Chad kidnap NGO was cult, lawyers argue at end of Paris trial

In France, the trial of six members of a French charity convicted in Chad for trying to kidnap over 100 children finished on Wednesday. Lawyers for defendants in the dock argued that they had been mesmerised by a charismatic cult leader.

Members of the Arche de Zoé (Zoe’s Ark) charity were caught in 2007 trying to take 103 children from Chad into France.

They said they were rescuing orphaned children from Sudan’s western Darfur region, to bring them to France to be adopted.

Other NGOs determined that the children were in fact Chadian and members of the group were sentenced to hard labour in Chad.

They were returned to France on condition that they would face trial but the group’s founder, Eric Breateau, and his partner, Emilie Lelouch, now live in South Africa.

They were tried in absentia here in France on charges of fraud, illegally mediating adoptions and for helping illegal minors enter France.

Four other defendants faced the same charges - Chirstophe Letien, who helped coordinate the operation in France, Doctor Philippe Van Winkelberg, logistician Alain Peligat, and journalist Marie-Agnès Pèleran.

Her lawyer, Stéphane Lataste, told the court Wednesday that the defendants were blinded by good intentions and their belief that they were really saving children from Darfur.

He described the group’s leader, Eric Breteau, as almost a cult leader:

“He is someone who is very persuasive,” Lataste said in his closing arguments. “All those who committed themselves to him really believed in his sincerity.”

The Arche de Zoé had “all the hallmarks of a sect”, Lataste argued.

Breteau “had all the attributes of a guru, faced with people who were completely devoted to him. And unfortunately they found themselves involved with an operation that ended in disaster.

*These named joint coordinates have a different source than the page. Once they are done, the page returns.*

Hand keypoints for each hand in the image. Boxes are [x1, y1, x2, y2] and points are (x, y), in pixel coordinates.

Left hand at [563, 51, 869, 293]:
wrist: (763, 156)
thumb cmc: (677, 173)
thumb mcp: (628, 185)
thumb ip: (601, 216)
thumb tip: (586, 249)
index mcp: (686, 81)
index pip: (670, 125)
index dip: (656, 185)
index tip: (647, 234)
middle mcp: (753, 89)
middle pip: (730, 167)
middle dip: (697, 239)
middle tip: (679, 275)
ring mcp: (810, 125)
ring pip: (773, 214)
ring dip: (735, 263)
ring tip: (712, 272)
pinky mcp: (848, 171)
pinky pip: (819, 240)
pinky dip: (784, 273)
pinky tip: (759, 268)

In my opinion, this was a sect.”

Breteau and Lelouch themselves never showed up in court during the two-week trial, nor were they represented by lawyers, which allowed the others to put all the blame on them.

Prosecutors on Tuesday asked for two years in prison for Breteau and Lelouch, along with an arrest warrant for the pair, who are currenly in South Africa.

They asked for suspended prison terms for the four others.